Not the error message you want to see on your database cluster.
A problem with your database server is never pleasant. But with your high availability cluster, it’s obviously a disaster. Recently, we’ve encountered this type of cluster problem twice. Two different customers with seemingly the same issue. That’s why we think more people will benefit from reading about our solution.
Failover fails: “The system could not find the environment option that was entered”
It started the same way with both customers. We had just patched the secondary node of the cluster and wanted to begin working on the primary node. To do this, we first perform a failover so we can free up the primary. But the failover fails.

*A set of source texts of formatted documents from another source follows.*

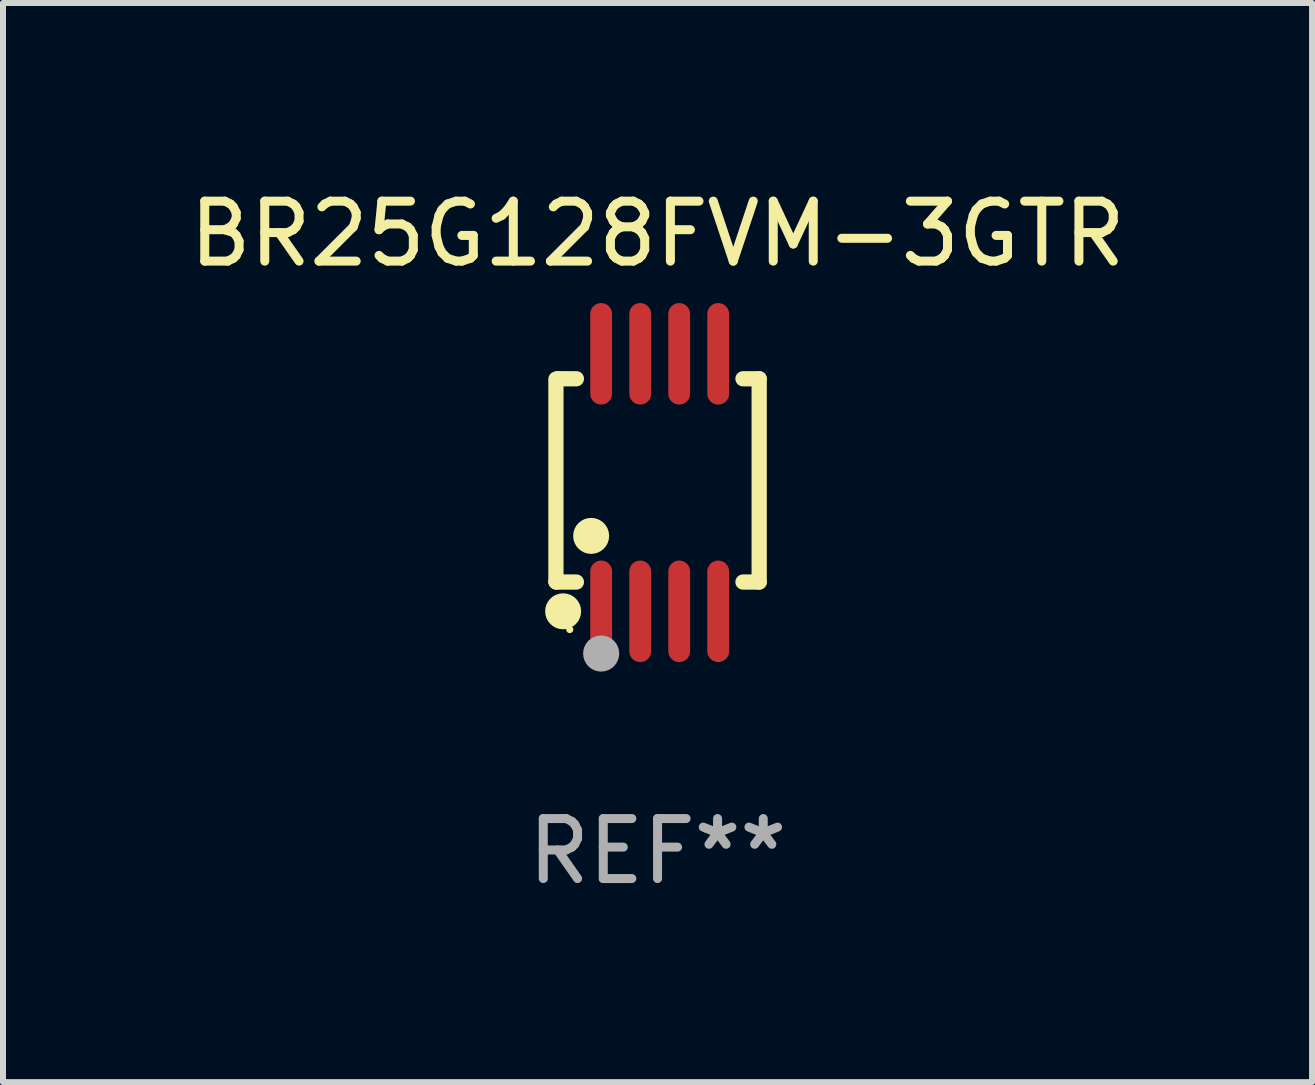
<source format=kicad_pcb>
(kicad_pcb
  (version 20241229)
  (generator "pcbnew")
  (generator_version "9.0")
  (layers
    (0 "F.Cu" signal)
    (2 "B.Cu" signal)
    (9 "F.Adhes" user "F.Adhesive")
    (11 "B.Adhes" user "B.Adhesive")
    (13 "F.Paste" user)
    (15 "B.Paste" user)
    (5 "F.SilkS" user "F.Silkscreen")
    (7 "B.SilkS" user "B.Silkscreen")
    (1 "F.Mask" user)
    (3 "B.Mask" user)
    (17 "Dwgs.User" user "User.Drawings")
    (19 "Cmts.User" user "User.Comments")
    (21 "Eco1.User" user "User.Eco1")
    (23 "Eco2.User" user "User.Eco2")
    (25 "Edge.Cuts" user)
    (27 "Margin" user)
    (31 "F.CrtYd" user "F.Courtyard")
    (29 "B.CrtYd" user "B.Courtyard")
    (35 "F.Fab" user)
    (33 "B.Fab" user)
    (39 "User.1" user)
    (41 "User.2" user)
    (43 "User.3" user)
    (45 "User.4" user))
  (footprint "BR25G128FVM-3GTR"
    (layer "F.Cu")
    (at 7.911 4.994)
    (property "Reference" "BR25G128FVM-3GTR" (at 0 -4.146 0) (layer "F.SilkS") (effects (font (size 1 1) (thickness 0.15))))
    (attr through_hole)
    (fp_line (start -1.694 -1.724) (end -1.694 1.652) (stroke (width 0.254) (type solid)) (layer "F.SilkS"))
    (fp_line (start -1.694 1.652) (end -1.688 1.658) (stroke (width 0.254) (type solid)) (layer "F.SilkS"))
    (fp_line (start -1.688 1.658) (end -1.353 1.658) (stroke (width 0.254) (type solid)) (layer "F.SilkS"))
    (fp_line (start -1.661 -1.73) (end -1.681 -1.71) (stroke (width 0.254) (type solid)) (layer "F.SilkS"))
    (fp_line (start -1.353 -1.73) (end -1.661 -1.73) (stroke (width 0.254) (type solid)) (layer "F.SilkS"))
    (fp_line (start 1.424 1.658) (end 1.694 1.658) (stroke (width 0.254) (type solid)) (layer "F.SilkS"))
    (fp_line (start 1.694 -1.73) (end 1.424 -1.73) (stroke (width 0.254) (type solid)) (layer "F.SilkS"))
    (fp_line (start 1.694 1.658) (end 1.694 -1.73) (stroke (width 0.254) (type solid)) (layer "F.SilkS"))
    (fp_circle (center -1.574 2.146) (end -1.424 2.146) (stroke (width 0.3) (type solid)) (fill no) (layer "F.SilkS"))
    (fp_circle (center -1.464 2.45) (end -1.434 2.45) (stroke (width 0.06) (type solid)) (fill no) (layer "F.SilkS"))
    (fp_circle (center -1.107 0.889) (end -0.957 0.889) (stroke (width 0.3) (type solid)) (fill no) (layer "F.SilkS"))
    (fp_circle (center -0.94 2.85) (end -0.789 2.85) (stroke (width 0.3) (type solid)) (fill no) (layer "F.Fab"))
    (fp_text user "REF**" (at 0 6.146 0) (layer "F.Fab") (effects (font (size 1 1) (thickness 0.15))))
    (pad "1" smd oval (at -0.94 2.146) (size 0.364 1.692) (layers "F.Cu" "F.Mask" "F.Paste"))
    (pad "2" smd oval (at -0.289 2.146) (size 0.364 1.692) (layers "F.Cu" "F.Mask" "F.Paste"))
    (pad "3" smd oval (at 0.361 2.146) (size 0.364 1.692) (layers "F.Cu" "F.Mask" "F.Paste"))
    (pad "4" smd oval (at 1.011 2.146) (size 0.364 1.692) (layers "F.Cu" "F.Mask" "F.Paste"))
    (pad "5" smd oval (at 1.011 -2.146) (size 0.364 1.692) (layers "F.Cu" "F.Mask" "F.Paste"))
    (pad "6" smd oval (at 0.361 -2.146) (size 0.364 1.692) (layers "F.Cu" "F.Mask" "F.Paste"))
    (pad "7" smd oval (at -0.289 -2.146) (size 0.364 1.692) (layers "F.Cu" "F.Mask" "F.Paste"))
    (pad "8" smd oval (at -0.94 -2.146) (size 0.364 1.692) (layers "F.Cu" "F.Mask" "F.Paste")))
  (gr_rect
    (start -3 -3)
    (end 18.821 14.989)
    (stroke (width 0.1) (type default))
    (fill no)
    (layer "Edge.Cuts")))
</source>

The cluster role won’t come online on the secondary node. No matter what we try. The cluster log shows a specific error message:
Cluster resource ‘Cluster Name’ of type ‘Network Name’ in clustered role ‘Cluster Group‘ failed. The error code was ‘0xcb’ (‘The system could not find the environment option that was entered.’)
When you start googling, you come up empty-handed. You’ll find multiple cases of this error message, but they’re not failover clustering related:
- Missing Windir systems environment variable
- Corrupt Windows installation
- A 10-year-old Reddit post with someone who had the exact same problem but unfortunately: no solution
After extensive investigation with Procmon, we discovered that two crucial registry values were empty on the secondary:
The values:
- HKEY_LOCAL_MACHINE\SYSTEM\CurrentControlSet\Services\Tcpip\Parameters\Domain
- HKEY_LOCAL_MACHINE\SYSTEM\CurrentControlSet\Services\Tcpip\Parameters\NV Domain
After entering the domain name there and performing a reboot of the secondary, everything worked properly again.

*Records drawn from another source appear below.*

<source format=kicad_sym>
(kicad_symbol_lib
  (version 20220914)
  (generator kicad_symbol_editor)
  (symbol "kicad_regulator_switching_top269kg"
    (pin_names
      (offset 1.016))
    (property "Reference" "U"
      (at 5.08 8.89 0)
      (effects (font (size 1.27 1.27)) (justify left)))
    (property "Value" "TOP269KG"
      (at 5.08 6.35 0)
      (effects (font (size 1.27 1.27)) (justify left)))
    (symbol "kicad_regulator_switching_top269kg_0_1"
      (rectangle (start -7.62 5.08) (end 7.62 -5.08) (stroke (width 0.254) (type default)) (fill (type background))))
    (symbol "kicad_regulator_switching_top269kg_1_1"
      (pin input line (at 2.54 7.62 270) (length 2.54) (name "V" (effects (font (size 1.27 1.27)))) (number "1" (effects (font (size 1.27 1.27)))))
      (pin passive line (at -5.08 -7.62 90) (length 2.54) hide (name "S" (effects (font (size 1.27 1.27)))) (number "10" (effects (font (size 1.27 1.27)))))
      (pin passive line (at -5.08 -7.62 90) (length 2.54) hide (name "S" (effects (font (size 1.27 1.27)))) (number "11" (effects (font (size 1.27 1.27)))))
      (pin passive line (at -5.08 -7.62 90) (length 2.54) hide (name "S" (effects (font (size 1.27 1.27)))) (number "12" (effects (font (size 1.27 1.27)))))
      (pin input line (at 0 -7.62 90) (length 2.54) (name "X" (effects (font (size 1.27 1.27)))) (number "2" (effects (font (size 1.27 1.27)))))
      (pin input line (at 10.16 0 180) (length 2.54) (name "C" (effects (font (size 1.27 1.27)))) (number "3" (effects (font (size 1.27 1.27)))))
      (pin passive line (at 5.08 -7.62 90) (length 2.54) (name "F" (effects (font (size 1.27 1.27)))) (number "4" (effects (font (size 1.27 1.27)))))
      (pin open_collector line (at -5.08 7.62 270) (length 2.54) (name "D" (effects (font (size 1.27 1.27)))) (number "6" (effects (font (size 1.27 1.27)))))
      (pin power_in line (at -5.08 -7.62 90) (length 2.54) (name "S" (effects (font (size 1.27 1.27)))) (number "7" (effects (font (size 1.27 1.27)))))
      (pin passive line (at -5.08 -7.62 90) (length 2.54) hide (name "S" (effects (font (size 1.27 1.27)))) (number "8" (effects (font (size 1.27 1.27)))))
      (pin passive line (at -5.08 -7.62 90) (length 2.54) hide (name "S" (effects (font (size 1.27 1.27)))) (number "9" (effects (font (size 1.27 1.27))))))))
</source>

Root cause: “The system could not find the environment option that was entered”
It’s obviously not normal behavior for these registry values to suddenly be empty on a domain member server. We’re therefore still working on finding a scenario where we can reproduce this exactly.

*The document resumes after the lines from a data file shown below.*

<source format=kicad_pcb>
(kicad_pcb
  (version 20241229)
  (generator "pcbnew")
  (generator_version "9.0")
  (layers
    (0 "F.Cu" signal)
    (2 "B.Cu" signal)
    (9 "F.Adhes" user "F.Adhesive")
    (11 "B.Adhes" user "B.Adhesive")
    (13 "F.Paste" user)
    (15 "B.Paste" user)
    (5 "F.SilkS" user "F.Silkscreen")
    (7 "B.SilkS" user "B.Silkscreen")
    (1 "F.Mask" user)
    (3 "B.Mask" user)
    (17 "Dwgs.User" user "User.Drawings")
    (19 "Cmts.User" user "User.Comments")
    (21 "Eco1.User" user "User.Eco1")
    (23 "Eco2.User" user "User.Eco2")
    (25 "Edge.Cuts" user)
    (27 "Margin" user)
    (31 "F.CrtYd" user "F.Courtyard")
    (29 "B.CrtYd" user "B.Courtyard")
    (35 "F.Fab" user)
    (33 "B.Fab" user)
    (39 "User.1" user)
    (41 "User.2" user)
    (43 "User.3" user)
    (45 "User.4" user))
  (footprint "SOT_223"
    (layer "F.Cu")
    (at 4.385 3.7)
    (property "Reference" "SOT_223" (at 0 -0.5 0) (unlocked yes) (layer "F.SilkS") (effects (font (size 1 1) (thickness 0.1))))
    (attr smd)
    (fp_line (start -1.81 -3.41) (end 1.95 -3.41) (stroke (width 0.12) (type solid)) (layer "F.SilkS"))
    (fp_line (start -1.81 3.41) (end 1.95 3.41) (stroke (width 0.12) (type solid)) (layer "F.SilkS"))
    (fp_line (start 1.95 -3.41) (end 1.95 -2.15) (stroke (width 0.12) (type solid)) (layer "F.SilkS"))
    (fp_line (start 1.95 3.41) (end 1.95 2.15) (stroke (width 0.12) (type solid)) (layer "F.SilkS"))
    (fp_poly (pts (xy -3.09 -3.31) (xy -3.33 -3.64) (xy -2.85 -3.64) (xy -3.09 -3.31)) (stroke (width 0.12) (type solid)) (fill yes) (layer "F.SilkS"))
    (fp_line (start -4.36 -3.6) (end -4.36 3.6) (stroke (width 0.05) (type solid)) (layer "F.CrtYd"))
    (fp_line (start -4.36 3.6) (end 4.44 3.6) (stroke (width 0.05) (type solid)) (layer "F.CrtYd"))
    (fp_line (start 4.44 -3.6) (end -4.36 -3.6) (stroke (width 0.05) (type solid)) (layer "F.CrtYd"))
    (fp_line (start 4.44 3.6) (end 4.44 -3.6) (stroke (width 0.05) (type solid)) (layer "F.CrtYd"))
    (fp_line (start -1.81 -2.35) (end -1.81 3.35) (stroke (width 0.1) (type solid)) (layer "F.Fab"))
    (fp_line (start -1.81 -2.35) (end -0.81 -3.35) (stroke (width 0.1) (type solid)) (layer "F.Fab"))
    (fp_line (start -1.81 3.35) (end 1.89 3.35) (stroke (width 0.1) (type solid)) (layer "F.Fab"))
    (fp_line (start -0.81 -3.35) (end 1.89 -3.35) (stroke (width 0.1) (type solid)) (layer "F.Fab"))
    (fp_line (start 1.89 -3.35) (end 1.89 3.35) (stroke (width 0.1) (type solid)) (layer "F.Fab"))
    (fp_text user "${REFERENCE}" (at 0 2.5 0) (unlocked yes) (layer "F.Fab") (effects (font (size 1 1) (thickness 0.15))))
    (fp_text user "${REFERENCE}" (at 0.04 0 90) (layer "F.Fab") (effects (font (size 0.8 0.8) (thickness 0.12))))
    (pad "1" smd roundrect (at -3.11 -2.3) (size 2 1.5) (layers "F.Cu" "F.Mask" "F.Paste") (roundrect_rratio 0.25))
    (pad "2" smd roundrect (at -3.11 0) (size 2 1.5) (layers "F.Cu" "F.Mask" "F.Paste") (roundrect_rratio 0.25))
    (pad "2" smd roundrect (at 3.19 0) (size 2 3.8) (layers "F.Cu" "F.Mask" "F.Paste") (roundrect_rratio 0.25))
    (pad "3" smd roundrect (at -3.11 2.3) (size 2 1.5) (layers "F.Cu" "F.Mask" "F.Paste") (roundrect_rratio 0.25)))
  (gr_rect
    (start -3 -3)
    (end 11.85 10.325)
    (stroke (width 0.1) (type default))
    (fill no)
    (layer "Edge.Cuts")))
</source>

With customer A, it appears to have occurred after a migration from Hyper-V to vSphere, which resulted in the NIC hardware of the cluster nodes being changed.
With customer B, it appears to have occurred after they replaced their DNS servers. As a result, they had to adjust the preferred and alternate DNS server settings on the NICs of the cluster nodes. The problem seems to have emerged after that.
With both customers, the values were only cleared on one node.
We suspect a bug, but the investigation is still ongoing. We’ll provide an update when the root cause is found.